A new in law in North Carolina shifts the focus away from the overall ride height and instead to rake angle. What would the new law change exactly? With the enactment of HB 692, a vehicle’s front fender may not be four or more inches higher than the rear fender. For the purposes of the law, the height of the fender is a vertical measurement from and perpendicular to the ground through the centerline of the wheel and to the bottom of the fender. In other words, it does not matter how much the vehicle is lifted as long as the rake angle is not excessive. Motorists found to have violated the law three times within a 12-month period will have their license revoked for at least one year. Fans of the Carolina Squat argued that HB 692 represents more government overreach that needlessly cracks down on car culture. Proponents of the proposal point to safety as the reason for the change. By excessively aiming the front of a vehicle upward, it makes it more difficult for the driver to see over the hood, dangerously shifts the angle of the headlights, and changes airflow under the vehicle, causing it to be unstable. Fans of lifted or lowered trucks fear not. Unless you’ve raised the nose of your vehicle excessively as compared to the tail, HB 692 will not impact you. In fact, observant enthusiasts—including some in the automotive press—have noticed that HB 692 removed the existing 6-inch height limit entirely while focusing solely on rake angle.

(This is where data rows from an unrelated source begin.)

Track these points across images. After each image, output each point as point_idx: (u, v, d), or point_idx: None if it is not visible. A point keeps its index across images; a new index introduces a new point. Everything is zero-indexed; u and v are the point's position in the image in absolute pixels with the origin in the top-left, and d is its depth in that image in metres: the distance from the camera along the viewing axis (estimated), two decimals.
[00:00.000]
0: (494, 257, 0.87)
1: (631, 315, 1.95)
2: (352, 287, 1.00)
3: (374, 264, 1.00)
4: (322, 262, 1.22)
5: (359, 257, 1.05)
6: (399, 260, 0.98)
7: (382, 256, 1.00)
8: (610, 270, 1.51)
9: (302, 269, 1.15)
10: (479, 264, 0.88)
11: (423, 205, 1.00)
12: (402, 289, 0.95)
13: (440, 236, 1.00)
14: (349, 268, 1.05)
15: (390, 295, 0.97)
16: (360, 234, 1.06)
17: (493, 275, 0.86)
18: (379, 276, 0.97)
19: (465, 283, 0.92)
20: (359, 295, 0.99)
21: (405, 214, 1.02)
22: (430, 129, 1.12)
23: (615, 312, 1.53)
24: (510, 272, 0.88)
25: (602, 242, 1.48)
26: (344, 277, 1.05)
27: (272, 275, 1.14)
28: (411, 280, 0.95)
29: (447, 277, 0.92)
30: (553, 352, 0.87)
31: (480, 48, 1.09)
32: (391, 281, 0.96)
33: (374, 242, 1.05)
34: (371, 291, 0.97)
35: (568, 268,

Does New York’s new exhaust noise bill creates a 60-decibel muffler limit?

Fiction

The initial versions of the New York’s new law were quite different from the final product. As initially drafted, cars and trucks would have been limited to 60-decibels of exhaust noise, subject to a flat $1,000 fine, and police cars would have been equipped with sound meters to help enforce the law. None of these proposals made it into the final version of the bill. The decibel limit was removed as it would have rendered practically every car on the road illegal, the universal fine was changed to a cap, and the sound meters were scrapped as well.

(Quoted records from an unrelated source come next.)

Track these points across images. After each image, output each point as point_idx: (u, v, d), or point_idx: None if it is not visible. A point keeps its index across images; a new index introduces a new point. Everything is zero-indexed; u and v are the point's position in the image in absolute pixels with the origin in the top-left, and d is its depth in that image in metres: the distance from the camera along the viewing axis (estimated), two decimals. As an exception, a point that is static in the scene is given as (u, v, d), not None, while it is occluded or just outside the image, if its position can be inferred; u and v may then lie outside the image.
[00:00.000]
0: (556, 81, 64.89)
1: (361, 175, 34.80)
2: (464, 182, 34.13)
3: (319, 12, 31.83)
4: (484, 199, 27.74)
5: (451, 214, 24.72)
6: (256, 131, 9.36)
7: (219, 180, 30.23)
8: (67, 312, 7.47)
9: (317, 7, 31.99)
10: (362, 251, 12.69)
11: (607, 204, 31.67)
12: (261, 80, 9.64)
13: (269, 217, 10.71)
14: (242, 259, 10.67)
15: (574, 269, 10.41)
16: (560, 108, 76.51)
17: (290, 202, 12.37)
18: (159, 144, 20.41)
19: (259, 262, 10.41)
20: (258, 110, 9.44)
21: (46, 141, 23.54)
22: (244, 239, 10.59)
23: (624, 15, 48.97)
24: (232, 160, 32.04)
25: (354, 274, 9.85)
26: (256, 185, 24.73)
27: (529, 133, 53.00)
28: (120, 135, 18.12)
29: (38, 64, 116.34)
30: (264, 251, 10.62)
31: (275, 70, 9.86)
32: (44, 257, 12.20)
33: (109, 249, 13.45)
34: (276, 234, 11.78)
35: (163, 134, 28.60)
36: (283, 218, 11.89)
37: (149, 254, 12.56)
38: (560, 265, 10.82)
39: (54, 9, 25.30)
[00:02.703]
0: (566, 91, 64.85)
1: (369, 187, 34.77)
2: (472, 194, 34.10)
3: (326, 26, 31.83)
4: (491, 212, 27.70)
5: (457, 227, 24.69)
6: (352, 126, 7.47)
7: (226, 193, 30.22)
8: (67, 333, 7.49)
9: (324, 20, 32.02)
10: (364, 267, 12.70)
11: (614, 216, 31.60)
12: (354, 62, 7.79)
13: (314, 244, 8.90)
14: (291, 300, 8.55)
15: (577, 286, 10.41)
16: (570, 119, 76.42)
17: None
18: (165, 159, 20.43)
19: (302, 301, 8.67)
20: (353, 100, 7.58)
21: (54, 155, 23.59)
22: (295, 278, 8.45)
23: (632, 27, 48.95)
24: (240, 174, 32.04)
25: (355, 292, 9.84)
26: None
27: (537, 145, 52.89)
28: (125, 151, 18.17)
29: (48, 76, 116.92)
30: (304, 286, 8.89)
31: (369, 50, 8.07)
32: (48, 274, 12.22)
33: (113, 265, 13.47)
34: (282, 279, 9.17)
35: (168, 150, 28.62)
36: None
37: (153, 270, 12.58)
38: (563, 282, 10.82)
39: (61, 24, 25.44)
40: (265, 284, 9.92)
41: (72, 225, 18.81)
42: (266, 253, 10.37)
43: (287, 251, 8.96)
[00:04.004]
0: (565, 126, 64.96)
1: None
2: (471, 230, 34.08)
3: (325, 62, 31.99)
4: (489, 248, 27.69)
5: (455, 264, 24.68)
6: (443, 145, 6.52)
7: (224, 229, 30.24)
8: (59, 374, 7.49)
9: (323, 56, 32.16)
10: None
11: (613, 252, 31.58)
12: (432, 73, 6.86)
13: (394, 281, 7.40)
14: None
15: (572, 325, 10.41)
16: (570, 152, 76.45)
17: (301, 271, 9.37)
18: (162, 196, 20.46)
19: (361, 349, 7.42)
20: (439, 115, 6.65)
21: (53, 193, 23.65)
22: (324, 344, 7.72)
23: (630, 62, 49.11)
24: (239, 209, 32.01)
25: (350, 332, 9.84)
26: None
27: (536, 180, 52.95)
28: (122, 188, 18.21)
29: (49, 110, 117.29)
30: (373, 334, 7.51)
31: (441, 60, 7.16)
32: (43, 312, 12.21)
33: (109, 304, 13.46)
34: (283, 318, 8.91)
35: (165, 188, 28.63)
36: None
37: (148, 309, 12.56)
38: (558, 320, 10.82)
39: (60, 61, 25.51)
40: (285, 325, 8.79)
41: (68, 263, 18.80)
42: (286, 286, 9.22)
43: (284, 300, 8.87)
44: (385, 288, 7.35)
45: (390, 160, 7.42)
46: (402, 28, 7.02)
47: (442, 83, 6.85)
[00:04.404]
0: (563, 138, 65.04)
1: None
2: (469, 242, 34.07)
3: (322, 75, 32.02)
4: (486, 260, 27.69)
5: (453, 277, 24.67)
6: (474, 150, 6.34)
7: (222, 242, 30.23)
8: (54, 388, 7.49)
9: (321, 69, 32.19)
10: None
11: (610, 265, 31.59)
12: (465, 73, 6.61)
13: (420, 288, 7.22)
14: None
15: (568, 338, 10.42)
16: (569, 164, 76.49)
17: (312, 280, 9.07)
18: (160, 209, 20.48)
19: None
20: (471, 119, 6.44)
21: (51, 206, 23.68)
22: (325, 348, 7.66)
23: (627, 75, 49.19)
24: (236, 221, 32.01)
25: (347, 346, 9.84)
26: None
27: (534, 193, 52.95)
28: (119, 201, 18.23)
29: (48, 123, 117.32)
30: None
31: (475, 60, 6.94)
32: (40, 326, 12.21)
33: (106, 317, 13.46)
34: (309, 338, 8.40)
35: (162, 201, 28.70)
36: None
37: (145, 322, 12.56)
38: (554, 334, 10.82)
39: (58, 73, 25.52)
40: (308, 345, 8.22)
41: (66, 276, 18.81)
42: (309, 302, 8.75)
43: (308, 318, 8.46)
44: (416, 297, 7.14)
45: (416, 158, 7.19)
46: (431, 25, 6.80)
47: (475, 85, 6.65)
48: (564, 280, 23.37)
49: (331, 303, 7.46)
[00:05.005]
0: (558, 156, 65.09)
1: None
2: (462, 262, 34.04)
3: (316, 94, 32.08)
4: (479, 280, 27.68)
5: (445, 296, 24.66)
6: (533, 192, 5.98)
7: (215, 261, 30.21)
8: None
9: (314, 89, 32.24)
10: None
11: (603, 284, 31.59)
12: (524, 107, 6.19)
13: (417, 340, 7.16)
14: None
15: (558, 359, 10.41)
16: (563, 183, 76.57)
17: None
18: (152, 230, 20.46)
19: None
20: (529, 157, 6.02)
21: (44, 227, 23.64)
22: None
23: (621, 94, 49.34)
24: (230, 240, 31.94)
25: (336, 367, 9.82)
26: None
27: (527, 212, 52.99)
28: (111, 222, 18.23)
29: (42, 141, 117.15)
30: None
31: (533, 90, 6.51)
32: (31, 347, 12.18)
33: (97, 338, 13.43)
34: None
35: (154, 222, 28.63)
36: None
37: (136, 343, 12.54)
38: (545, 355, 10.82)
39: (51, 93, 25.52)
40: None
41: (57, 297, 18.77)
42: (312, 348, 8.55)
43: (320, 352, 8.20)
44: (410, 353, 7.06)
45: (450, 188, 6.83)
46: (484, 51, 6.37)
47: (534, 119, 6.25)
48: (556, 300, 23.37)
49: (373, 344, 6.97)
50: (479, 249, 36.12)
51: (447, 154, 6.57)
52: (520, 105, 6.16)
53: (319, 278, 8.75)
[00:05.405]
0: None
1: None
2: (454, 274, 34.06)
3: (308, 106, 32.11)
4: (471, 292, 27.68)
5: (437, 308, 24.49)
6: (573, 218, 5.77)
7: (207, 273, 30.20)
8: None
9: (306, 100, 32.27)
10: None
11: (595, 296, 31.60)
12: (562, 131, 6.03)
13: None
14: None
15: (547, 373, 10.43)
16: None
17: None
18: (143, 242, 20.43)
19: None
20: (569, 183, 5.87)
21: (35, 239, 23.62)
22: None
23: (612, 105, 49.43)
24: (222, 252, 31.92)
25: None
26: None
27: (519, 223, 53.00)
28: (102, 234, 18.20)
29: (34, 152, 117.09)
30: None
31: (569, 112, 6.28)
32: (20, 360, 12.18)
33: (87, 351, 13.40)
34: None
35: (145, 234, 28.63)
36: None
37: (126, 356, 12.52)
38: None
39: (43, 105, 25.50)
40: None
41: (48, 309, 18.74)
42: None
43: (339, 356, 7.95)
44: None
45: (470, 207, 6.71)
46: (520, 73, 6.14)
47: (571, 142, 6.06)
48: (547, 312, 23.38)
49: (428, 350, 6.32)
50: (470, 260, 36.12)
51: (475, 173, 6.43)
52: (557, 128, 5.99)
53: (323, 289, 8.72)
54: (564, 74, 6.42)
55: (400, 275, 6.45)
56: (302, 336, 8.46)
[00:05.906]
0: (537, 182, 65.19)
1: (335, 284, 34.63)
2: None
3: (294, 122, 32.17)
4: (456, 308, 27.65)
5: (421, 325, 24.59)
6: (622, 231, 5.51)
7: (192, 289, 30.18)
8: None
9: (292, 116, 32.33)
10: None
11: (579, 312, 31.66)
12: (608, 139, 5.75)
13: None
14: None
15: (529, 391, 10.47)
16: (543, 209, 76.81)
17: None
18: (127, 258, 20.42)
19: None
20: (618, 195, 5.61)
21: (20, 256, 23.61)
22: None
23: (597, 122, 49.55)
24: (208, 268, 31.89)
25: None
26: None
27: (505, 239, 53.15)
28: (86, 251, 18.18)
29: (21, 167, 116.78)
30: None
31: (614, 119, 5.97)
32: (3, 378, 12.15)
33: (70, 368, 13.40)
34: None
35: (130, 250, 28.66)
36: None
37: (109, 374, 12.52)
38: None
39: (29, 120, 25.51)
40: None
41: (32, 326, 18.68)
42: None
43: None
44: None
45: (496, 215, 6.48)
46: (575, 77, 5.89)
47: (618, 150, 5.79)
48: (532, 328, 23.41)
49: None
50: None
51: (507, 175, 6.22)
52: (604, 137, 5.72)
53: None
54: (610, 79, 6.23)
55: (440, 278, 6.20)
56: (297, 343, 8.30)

Is it true that a new bill in New York will ban exhaust noise modifications?

Fiction

In 2021, lawmakers in New York introduced a pair of bills (S. 784 and A. 471) seeking to curb loud cars and trucks. The bills were amended several times prior to passage and were approved by Governor Kathy Hochul in late October. The new law doesn’t change the state’s existing exhaust noise laws, which require every motor vehicle to be equipped with a muffler in working condition and prohibits the installation of bypasses, cutouts, or similar devices. Comparable language is universally used by states across the country and is designed to prevent motorists from deleting their muffler and/or catalytic converter. The new law simply allows the state to issue larger fines for those breaking existing law.